### What is needed:
Transcribe every record verbatim.

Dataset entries
_ _ _ _ _ _ _
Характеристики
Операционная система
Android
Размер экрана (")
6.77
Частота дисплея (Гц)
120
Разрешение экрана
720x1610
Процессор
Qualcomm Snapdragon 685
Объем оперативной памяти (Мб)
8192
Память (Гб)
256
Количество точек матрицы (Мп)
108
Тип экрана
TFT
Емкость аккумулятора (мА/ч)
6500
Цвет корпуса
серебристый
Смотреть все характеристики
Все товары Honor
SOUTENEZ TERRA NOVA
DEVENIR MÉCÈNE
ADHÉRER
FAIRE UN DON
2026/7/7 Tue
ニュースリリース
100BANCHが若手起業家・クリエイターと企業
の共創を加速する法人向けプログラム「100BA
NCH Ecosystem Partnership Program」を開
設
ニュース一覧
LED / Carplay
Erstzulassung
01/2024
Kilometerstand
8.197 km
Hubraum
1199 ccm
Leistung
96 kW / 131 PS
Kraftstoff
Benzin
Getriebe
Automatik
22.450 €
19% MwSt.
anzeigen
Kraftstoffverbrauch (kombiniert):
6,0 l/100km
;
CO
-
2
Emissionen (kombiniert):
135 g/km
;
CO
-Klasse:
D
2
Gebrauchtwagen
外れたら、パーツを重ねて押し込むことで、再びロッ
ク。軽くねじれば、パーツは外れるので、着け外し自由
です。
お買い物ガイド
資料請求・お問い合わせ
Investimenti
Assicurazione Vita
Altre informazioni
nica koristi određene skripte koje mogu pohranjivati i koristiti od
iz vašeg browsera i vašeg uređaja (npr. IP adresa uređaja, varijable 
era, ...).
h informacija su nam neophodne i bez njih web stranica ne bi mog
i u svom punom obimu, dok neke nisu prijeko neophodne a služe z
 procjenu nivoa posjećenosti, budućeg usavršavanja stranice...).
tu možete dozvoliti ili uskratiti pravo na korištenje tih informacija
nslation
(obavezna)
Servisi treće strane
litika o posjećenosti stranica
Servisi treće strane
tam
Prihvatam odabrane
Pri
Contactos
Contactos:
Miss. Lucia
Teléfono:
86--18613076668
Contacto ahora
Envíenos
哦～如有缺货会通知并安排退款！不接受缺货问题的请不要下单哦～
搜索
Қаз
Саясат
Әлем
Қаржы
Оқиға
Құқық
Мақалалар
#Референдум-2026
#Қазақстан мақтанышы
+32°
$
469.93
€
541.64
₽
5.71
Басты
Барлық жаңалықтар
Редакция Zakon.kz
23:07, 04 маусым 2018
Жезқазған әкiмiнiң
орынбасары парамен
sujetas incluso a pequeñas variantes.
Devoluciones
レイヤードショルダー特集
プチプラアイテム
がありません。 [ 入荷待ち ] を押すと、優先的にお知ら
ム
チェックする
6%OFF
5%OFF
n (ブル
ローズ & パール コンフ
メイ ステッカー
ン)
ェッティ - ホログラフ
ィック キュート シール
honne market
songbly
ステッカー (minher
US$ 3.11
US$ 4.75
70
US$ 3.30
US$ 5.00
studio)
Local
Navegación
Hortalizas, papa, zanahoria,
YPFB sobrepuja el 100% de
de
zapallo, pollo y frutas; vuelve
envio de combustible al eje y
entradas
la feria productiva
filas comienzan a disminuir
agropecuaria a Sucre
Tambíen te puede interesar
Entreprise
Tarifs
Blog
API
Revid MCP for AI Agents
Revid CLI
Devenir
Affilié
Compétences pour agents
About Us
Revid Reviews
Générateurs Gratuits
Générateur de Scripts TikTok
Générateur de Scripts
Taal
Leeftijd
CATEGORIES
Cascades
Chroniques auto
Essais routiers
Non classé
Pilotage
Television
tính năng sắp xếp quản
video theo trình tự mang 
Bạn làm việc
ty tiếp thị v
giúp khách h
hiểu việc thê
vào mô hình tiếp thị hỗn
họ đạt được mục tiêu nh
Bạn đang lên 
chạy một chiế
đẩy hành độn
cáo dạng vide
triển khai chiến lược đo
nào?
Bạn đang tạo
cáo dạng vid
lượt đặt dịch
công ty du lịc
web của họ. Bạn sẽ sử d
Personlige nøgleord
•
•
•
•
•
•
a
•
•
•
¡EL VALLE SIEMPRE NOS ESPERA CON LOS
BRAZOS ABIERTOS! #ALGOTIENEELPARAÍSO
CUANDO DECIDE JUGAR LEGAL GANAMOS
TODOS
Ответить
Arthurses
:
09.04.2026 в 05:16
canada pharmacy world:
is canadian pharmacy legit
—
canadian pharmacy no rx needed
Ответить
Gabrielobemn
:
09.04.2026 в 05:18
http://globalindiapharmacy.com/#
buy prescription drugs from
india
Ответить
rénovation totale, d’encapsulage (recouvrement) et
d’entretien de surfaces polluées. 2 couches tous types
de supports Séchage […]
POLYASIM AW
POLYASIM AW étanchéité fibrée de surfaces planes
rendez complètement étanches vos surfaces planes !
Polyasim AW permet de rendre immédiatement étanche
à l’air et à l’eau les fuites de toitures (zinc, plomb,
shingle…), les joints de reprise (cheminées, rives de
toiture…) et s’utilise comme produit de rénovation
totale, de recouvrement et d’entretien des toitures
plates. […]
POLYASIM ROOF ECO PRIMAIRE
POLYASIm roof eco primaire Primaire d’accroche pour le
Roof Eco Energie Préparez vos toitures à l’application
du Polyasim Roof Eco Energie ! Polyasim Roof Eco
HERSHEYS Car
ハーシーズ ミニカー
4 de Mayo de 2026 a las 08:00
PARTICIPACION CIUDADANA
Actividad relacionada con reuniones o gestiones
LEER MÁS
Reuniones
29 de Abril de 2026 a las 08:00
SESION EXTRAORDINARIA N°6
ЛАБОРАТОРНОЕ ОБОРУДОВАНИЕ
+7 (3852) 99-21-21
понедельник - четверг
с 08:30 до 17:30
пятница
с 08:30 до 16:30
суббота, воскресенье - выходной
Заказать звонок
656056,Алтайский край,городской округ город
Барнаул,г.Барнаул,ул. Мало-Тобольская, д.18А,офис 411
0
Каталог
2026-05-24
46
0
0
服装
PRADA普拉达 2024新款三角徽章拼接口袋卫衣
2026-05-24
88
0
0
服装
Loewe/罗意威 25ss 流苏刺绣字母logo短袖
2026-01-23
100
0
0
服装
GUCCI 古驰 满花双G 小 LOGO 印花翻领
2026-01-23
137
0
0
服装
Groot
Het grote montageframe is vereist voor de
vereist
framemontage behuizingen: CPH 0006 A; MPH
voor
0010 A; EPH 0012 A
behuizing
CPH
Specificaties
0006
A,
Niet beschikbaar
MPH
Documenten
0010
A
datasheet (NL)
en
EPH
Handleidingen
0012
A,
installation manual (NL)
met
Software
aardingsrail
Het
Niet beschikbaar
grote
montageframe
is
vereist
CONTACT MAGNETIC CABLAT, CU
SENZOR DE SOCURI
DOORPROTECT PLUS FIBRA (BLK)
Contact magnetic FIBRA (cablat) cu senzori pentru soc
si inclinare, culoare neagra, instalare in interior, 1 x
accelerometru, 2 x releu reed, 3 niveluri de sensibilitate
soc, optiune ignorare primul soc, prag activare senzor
_ _ _ _ _ _ _
### Response area:
Характеристики
Операционная система
Android
Размер экрана (")
6.77
Частота дисплея (Гц)
120
Разрешение экрана
720x1610
Процессор
Qualcomm Snapdragon 685
Объем оперативной памяти (Мб)
8192
Память (Гб)
256
Количество точек матрицы (Мп)
108
Тип экрана
TFT
Емкость аккумулятора (мА/ч)
6500
Цвет корпуса
серебристый
Смотреть все характеристики
Все товары Honor
SOUTENEZ TERRA NOVA
DEVENIR MÉCÈNE
ADHÉRER
FAIRE UN DON
2026/7/7 Tue
ニュースリリース
100BANCHが若手起業家・クリエイターと企業
の共創を加速する法人向けプログラム「100BA
NCH Ecosystem Partnership Program」を開
設
ニュース一覧
LED / Carplay
Erstzulassung
01/2024
Kilometerstand
8.197 km
Hubraum
1199 ccm
Leistung
96 kW / 131 PS
Kraftstoff
Benzin
Getriebe
Automatik
22.450 €
19% MwSt.
anzeigen
Kraftstoffverbrauch (kombiniert):
6,0 l/100km
;
CO
-
2
Emissionen (kombiniert):
135 g/km
;
CO
-Klasse:
D
2
Gebrauchtwagen
外れたら、パーツを重ねて押し込むことで、再びロッ
ク。軽くねじれば、パーツは外れるので、着け外し自由
です。
お買い物ガイド
資料請求・お問い合わせ
Investimenti
Assicurazione Vita
Altre informazioni
nica koristi određene skripte koje mogu pohranjivati i koristiti od
iz vašeg browsera i vašeg uređaja (npr. IP adresa uređaja, varijable 
era, ...).
h informacija su nam neophodne i bez njih web stranica ne bi mog
i u svom punom obimu, dok neke nisu prijeko neophodne a služe z
 procjenu nivoa posjećenosti, budućeg usavršavanja stranice...).
tu možete dozvoliti ili uskratiti pravo na korištenje tih informacija
nslation
(obavezna)
Servisi treće strane
litika o posjećenosti stranica
Servisi treće strane
tam
Prihvatam odabrane
Pri
Contactos
Contactos:
Miss. Lucia
Teléfono:
86--18613076668
Contacto ahora
Envíenos
哦～如有缺货会通知并安排退款！不接受缺货问题的请不要下单哦～
搜索
Қаз
Саясат
Әлем
Қаржы
Оқиға
Құқық
Мақалалар
#Референдум-2026
#Қазақстан мақтанышы
+32°
$
469.93
€
541.64
₽
5.71
Басты
Барлық жаңалықтар
Редакция Zakon.kz
23:07, 04 маусым 2018
Жезқазған әкiмiнiң
орынбасары парамен
sujetas incluso a pequeñas variantes.
Devoluciones
レイヤードショルダー特集
プチプラアイテム
がありません。 [ 入荷待ち ] を押すと、優先的にお知ら
ム
チェックする
6%OFF
5%OFF
n (ブル
ローズ & パール コンフ
メイ ステッカー
ン)
ェッティ - ホログラフ
ィック キュート シール
honne market
songbly
ステッカー (minher
US$ 3.11
US$ 4.75
70
US$ 3.30
US$ 5.00
studio)
Local
Navegación
Hortalizas, papa, zanahoria,
YPFB sobrepuja el 100% de
de
zapallo, pollo y frutas; vuelve
envio de combustible al eje y
entradas
la feria productiva
filas comienzan a disminuir
agropecuaria a Sucre
Tambíen te puede interesar
Entreprise
Tarifs
Blog
API
Revid MCP for AI Agents
Revid CLI
Devenir
Affilié
Compétences pour agents
About Us
Revid Reviews
Générateurs Gratuits
Générateur de Scripts TikTok
Générateur de Scripts
Taal
Leeftijd
CATEGORIES
Cascades
Chroniques auto
Essais routiers
Non classé
Pilotage
Television
tính năng sắp xếp quản
video theo trình tự mang 
Bạn làm việc
ty tiếp thị v
giúp khách h
hiểu việc thê
vào mô hình tiếp thị hỗn
họ đạt được mục tiêu nh
Bạn đang lên 
chạy một chiế
đẩy hành độn
cáo dạng vide
triển khai chiến lược đo
nào?
Bạn đang tạo
cáo dạng vid
lượt đặt dịch
công ty du lịc
web của họ. Bạn sẽ sử d
Personlige nøgleord
•
•
•
•
•
•
a
•
•
•
¡EL VALLE SIEMPRE NOS ESPERA CON LOS
BRAZOS ABIERTOS! #ALGOTIENEELPARAÍSO
CUANDO DECIDE JUGAR LEGAL GANAMOS
TODOS
Ответить
Arthurses
:
09.04.2026 в 05:16
canada pharmacy world:
is canadian pharmacy legit
—
canadian pharmacy no rx needed
Ответить
Gabrielobemn
:
09.04.2026 в 05:18
http://globalindiapharmacy.com/#
buy prescription drugs from
india
Ответить
rénovation totale, d’encapsulage (recouvrement) et
d’entretien de surfaces polluées. 2 couches tous types
de supports Séchage […]
POLYASIM AW
POLYASIM AW étanchéité fibrée de surfaces planes
rendez complètement étanches vos surfaces planes !
Polyasim AW permet de rendre immédiatement étanche
à l’air et à l’eau les fuites de toitures (zinc, plomb,
shingle…), les joints de reprise (cheminées, rives de
toiture…) et s’utilise comme produit de rénovation
totale, de recouvrement et d’entretien des toitures
plates. […]
POLYASIM ROOF ECO PRIMAIRE
POLYASIm roof eco primaire Primaire d’accroche pour le
Roof Eco Energie Préparez vos toitures à l’application
du Polyasim Roof Eco Energie ! Polyasim Roof Eco
HERSHEYS Car
ハーシーズ ミニカー
4 de Mayo de 2026 a las 08:00
PARTICIPACION CIUDADANA
Actividad relacionada con reuniones o gestiones
LEER MÁS
Reuniones
29 de Abril de 2026 a las 08:00
SESION EXTRAORDINARIA N°6
ЛАБОРАТОРНОЕ ОБОРУДОВАНИЕ
+7 (3852) 99-21-21
понедельник - четверг
с 08:30 до 17:30
пятница
с 08:30 до 16:30
суббота, воскресенье - выходной
Заказать звонок
656056,Алтайский край,городской округ город
Барнаул,г.Барнаул,ул. Мало-Тобольская, д.18А,офис 411
0
Каталог
2026-05-24
46
0
0
服装
PRADA普拉达 2024新款三角徽章拼接口袋卫衣
2026-05-24
88
0
0
服装
Loewe/罗意威 25ss 流苏刺绣字母logo短袖
2026-01-23
100
0
0
服装
GUCCI 古驰 满花双G 小 LOGO 印花翻领
2026-01-23
137
0
0
服装
Groot
Het grote montageframe is vereist voor de
vereist
framemontage behuizingen: CPH 0006 A; MPH
voor
0010 A; EPH 0012 A
behuizing
CPH
Specificaties
0006
A,
Niet beschikbaar
MPH
Documenten
0010
A
datasheet (NL)
en
EPH
Handleidingen
0012
A,
installation manual (NL)
met
Software
aardingsrail
Het
Niet beschikbaar
grote
montageframe
is
vereist
CONTACT MAGNETIC CABLAT, CU
SENZOR DE SOCURI
DOORPROTECT PLUS FIBRA (BLK)
Contact magnetic FIBRA (cablat) cu senzori pentru soc
si inclinare, culoare neagra, instalare in interior, 1 x
accelerometru, 2 x releu reed, 3 niveluri de sensibilitate
soc, optiune ignorare primul soc, prag activare senzor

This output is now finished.